What you will do:
Word for word, set down the entries below.

The records:
----

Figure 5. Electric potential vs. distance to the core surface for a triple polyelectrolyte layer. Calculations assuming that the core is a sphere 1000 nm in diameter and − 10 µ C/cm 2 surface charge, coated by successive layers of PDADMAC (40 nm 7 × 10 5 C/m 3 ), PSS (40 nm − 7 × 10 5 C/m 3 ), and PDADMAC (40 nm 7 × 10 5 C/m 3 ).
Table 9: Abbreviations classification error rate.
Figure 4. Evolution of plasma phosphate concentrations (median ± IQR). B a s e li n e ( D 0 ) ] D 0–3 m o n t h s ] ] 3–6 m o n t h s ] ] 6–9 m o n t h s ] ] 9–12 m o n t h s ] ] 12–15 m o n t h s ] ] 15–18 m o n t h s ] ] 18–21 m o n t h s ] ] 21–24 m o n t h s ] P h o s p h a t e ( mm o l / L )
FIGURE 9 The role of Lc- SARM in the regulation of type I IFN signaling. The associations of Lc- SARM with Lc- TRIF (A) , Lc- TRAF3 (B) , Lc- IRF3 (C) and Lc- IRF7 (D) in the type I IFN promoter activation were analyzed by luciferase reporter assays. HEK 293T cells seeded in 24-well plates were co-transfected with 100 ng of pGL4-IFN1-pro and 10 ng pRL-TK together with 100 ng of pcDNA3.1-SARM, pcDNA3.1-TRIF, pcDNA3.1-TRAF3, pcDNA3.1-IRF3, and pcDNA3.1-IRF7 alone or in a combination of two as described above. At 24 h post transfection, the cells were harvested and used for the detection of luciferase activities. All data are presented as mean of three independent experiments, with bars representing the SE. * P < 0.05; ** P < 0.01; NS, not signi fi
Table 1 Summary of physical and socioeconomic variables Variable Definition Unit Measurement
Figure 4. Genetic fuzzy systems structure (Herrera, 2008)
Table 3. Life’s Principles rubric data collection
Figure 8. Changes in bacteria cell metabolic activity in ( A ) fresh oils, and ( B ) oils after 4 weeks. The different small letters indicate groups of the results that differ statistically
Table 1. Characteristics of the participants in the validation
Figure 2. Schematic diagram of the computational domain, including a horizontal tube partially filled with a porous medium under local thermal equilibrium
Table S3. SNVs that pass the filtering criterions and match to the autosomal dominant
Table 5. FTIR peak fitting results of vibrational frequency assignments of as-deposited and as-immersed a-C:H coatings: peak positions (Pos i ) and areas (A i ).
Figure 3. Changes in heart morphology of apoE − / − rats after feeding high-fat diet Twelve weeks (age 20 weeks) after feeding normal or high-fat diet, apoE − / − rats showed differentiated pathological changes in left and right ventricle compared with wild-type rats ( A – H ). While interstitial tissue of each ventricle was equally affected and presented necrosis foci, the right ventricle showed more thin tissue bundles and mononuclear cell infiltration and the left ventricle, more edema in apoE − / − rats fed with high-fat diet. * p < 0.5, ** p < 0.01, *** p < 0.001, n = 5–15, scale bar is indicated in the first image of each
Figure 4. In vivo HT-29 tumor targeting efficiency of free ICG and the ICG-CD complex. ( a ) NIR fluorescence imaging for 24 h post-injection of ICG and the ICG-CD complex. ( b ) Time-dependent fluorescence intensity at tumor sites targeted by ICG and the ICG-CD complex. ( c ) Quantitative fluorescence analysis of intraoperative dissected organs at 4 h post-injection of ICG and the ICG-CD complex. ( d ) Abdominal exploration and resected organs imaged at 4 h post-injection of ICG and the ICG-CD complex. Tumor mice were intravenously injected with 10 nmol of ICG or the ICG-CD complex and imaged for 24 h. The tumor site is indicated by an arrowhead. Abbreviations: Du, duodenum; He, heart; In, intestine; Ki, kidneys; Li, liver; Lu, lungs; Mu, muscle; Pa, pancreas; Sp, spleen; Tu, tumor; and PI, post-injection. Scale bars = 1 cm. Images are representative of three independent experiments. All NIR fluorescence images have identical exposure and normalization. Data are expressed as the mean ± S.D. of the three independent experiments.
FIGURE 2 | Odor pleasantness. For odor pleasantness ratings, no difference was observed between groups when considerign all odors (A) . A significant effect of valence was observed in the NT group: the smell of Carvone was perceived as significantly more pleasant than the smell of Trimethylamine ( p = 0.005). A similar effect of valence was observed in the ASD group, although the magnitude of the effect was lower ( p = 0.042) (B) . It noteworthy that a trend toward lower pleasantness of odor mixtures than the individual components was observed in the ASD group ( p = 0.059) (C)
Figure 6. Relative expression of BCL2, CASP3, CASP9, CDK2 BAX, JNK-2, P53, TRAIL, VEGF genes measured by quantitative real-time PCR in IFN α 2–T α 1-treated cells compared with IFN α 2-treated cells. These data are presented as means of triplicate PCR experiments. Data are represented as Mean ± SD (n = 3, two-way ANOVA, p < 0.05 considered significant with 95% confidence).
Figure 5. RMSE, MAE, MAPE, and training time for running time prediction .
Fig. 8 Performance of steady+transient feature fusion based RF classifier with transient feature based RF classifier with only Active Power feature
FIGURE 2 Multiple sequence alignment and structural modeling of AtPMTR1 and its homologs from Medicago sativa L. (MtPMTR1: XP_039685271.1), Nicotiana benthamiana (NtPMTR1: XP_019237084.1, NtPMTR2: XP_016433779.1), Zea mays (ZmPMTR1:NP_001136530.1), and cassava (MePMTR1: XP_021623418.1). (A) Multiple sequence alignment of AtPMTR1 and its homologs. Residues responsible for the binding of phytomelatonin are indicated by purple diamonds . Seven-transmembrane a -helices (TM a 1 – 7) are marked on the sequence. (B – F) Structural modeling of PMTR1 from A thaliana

----

Finished exercise:
Figure 5. Electric potential vs. distance to the core surface for a triple polyelectrolyte layer. Calculations assuming that the core is a sphere 1000 nm in diameter and − 10 µ C/cm 2 surface charge, coated by successive layers of PDADMAC (40 nm 7 × 10 5 C/m 3 ), PSS (40 nm − 7 × 10 5 C/m 3 ), and PDADMAC (40 nm 7 × 10 5 C/m 3 ).
Table 9: Abbreviations classification error rate.
Figure 4. Evolution of plasma phosphate concentrations (median ± IQR). B a s e li n e ( D 0 ) ] D 0–3 m o n t h s ] ] 3–6 m o n t h s ] ] 6–9 m o n t h s ] ] 9–12 m o n t h s ] ] 12–15 m o n t h s ] ] 15–18 m o n t h s ] ] 18–21 m o n t h s ] ] 21–24 m o n t h s ] P h o s p h a t e ( mm o l / L )
FIGURE 9 The role of Lc- SARM in the regulation of type I IFN signaling. The associations of Lc- SARM with Lc- TRIF (A) , Lc- TRAF3 (B) , Lc- IRF3 (C) and Lc- IRF7 (D) in the type I IFN promoter activation were analyzed by luciferase reporter assays. HEK 293T cells seeded in 24-well plates were co-transfected with 100 ng of pGL4-IFN1-pro and 10 ng pRL-TK together with 100 ng of pcDNA3.1-SARM, pcDNA3.1-TRIF, pcDNA3.1-TRAF3, pcDNA3.1-IRF3, and pcDNA3.1-IRF7 alone or in a combination of two as described above. At 24 h post transfection, the cells were harvested and used for the detection of luciferase activities. All data are presented as mean of three independent experiments, with bars representing the SE. * P < 0.05; ** P < 0.01; NS, not signi fi
Table 1 Summary of physical and socioeconomic variables Variable Definition Unit Measurement
Figure 4. Genetic fuzzy systems structure (Herrera, 2008)
Table 3. Life’s Principles rubric data collection
Figure 8. Changes in bacteria cell metabolic activity in ( A ) fresh oils, and ( B ) oils after 4 weeks. The different small letters indicate groups of the results that differ statistically
Table 1. Characteristics of the participants in the validation
Figure 2. Schematic diagram of the computational domain, including a horizontal tube partially filled with a porous medium under local thermal equilibrium
Table S3. SNVs that pass the filtering criterions and match to the autosomal dominant
Table 5. FTIR peak fitting results of vibrational frequency assignments of as-deposited and as-immersed a-C:H coatings: peak positions (Pos i ) and areas (A i ).
Figure 3. Changes in heart morphology of apoE − / − rats after feeding high-fat diet Twelve weeks (age 20 weeks) after feeding normal or high-fat diet, apoE − / − rats showed differentiated pathological changes in left and right ventricle compared with wild-type rats ( A – H ). While interstitial tissue of each ventricle was equally affected and presented necrosis foci, the right ventricle showed more thin tissue bundles and mononuclear cell infiltration and the left ventricle, more edema in apoE − / − rats fed with high-fat diet. * p < 0.5, ** p < 0.01, *** p < 0.001, n = 5–15, scale bar is indicated in the first image of each
Figure 4. In vivo HT-29 tumor targeting efficiency of free ICG and the ICG-CD complex. ( a ) NIR fluorescence imaging for 24 h post-injection of ICG and the ICG-CD complex. ( b ) Time-dependent fluorescence intensity at tumor sites targeted by ICG and the ICG-CD complex. ( c ) Quantitative fluorescence analysis of intraoperative dissected organs at 4 h post-injection of ICG and the ICG-CD complex. ( d ) Abdominal exploration and resected organs imaged at 4 h post-injection of ICG and the ICG-CD complex. Tumor mice were intravenously injected with 10 nmol of ICG or the ICG-CD complex and imaged for 24 h. The tumor site is indicated by an arrowhead. Abbreviations: Du, duodenum; He, heart; In, intestine; Ki, kidneys; Li, liver; Lu, lungs; Mu, muscle; Pa, pancreas; Sp, spleen; Tu, tumor; and PI, post-injection. Scale bars = 1 cm. Images are representative of three independent experiments. All NIR fluorescence images have identical exposure and normalization. Data are expressed as the mean ± S.D. of the three independent experiments.
FIGURE 2 | Odor pleasantness. For odor pleasantness ratings, no difference was observed between groups when considerign all odors (A) . A significant effect of valence was observed in the NT group: the smell of Carvone was perceived as significantly more pleasant than the smell of Trimethylamine ( p = 0.005). A similar effect of valence was observed in the ASD group, although the magnitude of the effect was lower ( p = 0.042) (B) . It noteworthy that a trend toward lower pleasantness of odor mixtures than the individual components was observed in the ASD group ( p = 0.059) (C)
Figure 6. Relative expression of BCL2, CASP3, CASP9, CDK2 BAX, JNK-2, P53, TRAIL, VEGF genes measured by quantitative real-time PCR in IFN α 2–T α 1-treated cells compared with IFN α 2-treated cells. These data are presented as means of triplicate PCR experiments. Data are represented as Mean ± SD (n = 3, two-way ANOVA, p < 0.05 considered significant with 95% confidence).
Figure 5. RMSE, MAE, MAPE, and training time for running time prediction .
Fig. 8 Performance of steady+transient feature fusion based RF classifier with transient feature based RF classifier with only Active Power feature
FIGURE 2 Multiple sequence alignment and structural modeling of AtPMTR1 and its homologs from Medicago sativa L. (MtPMTR1: XP_039685271.1), Nicotiana benthamiana (NtPMTR1: XP_019237084.1, NtPMTR2: XP_016433779.1), Zea mays (ZmPMTR1:NP_001136530.1), and cassava (MePMTR1: XP_021623418.1). (A) Multiple sequence alignment of AtPMTR1 and its homologs. Residues responsible for the binding of phytomelatonin are indicated by purple diamonds . Seven-transmembrane a -helices (TM a 1 – 7) are marked on the sequence. (B – F) Structural modeling of PMTR1 from A thaliana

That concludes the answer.